I had trouble working on a bitwise operation.

Code :

I expected a byte to be 8bits of length but I can only fill the array with 4bits values (Ex : 0xF)

See the byte processing reference :

Datatype for bytes, 8 bits of information storing numerical values from 127 to -128. Bytes are a convenient datatype for sending information to and from the serial port and for representing letters in a simpler format than the char datatype. The first time a variable is written, it must be declared with a statement expressing its datatype.

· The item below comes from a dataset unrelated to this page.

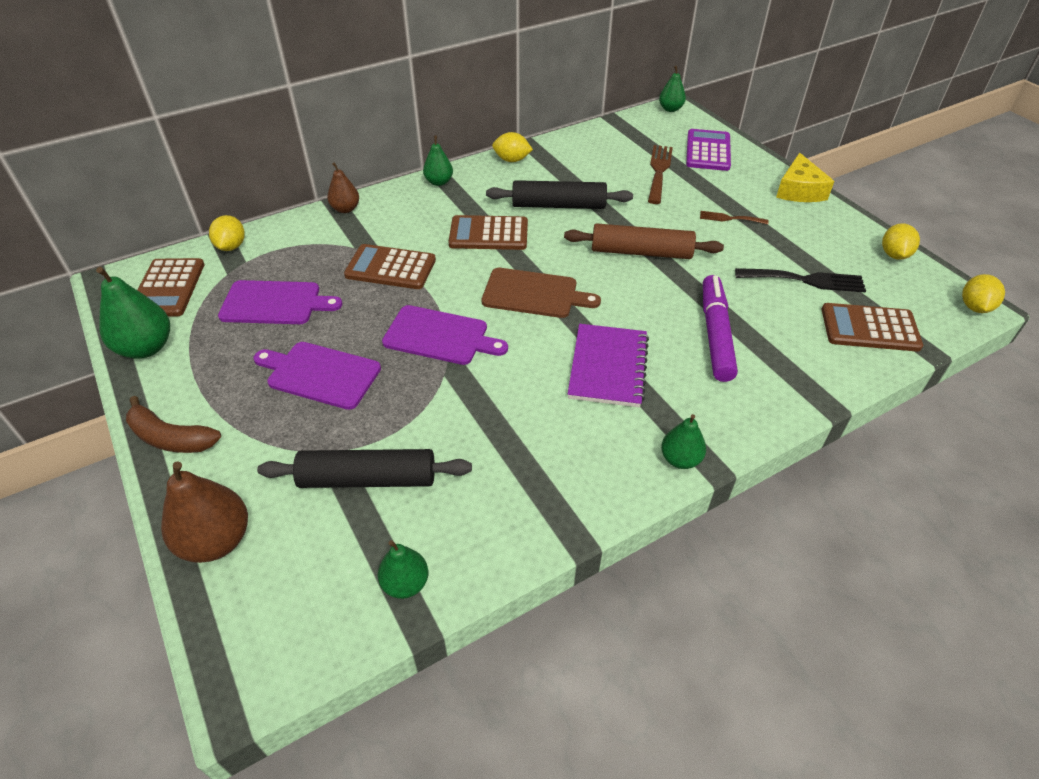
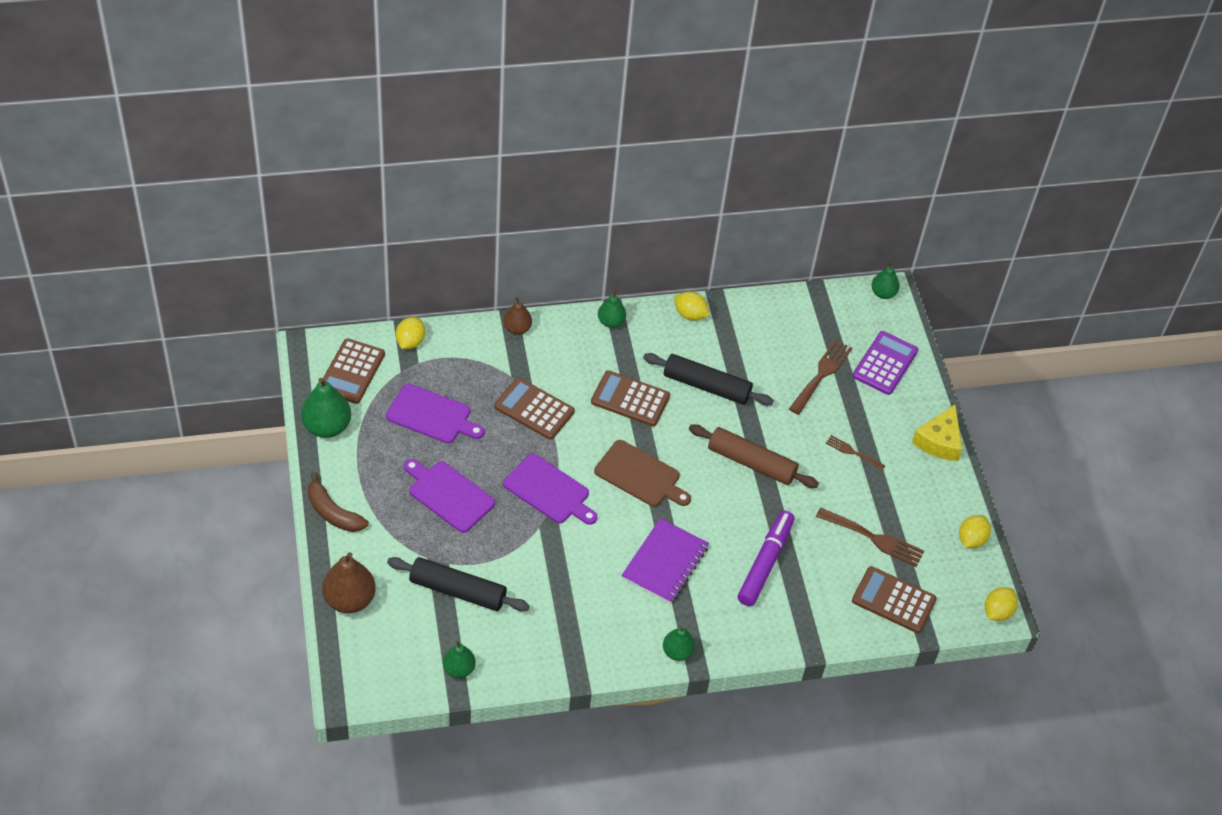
camera: 15 degrees right, 5 degrees up
(805, 280) = (874, 538): black fork -> brown fork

Subsequent uses of this variable must not reference the datatype because Processing will think the variable is being declared again.

So my question is why the byte definition declares a 4bits variable ?

Thank you.

GoToLoop · September 2, 2019, 2:15pm

Forum.Processing.org/two/discussion/12757/transmission-of-a-float-through-a-serial-link#Item_5

// https://Discourse.Processing.org/t/byte-size-shortened/13765/2
// GoToLoop (2019/Sep/02)

import java.nio.ByteBuffer;
import java.nio.FloatBuffer;

static final int BYTES = Float.BYTES;

final byte[] bytes = new byte[BYTES];
final FloatBuffer buf = ByteBuffer.wrap(bytes).asFloatBuffer();

float f;

void setup() {
  println(buf.order(), java.nio.ByteOrder.nativeOrder(), ENTER);

  bytes[0] = (byte) 0xf0;
  bytes[1] = (byte) 0xaa;
  bytes[2] = (byte) 0xf8;
  bytes[3] = (byte) 0x30;

  println(bytes);
  println();

  f = bytes[0] << 030 | bytes[1] << 020 | bytes[2] << 010 | bytes[3];
  println(f); // -2000.0

  f = buf.get(0);
  println(f); // -4.2329994E29

  exit();
}

neilcsmith · September 3, 2019, 9:10am

Actually you can use up to 0x7F, which is the hex value for 127. And you can use -0x80, hex for -128. So the entire signed range of the byte is definable in hex, it just doesn’t work the way you expect it to.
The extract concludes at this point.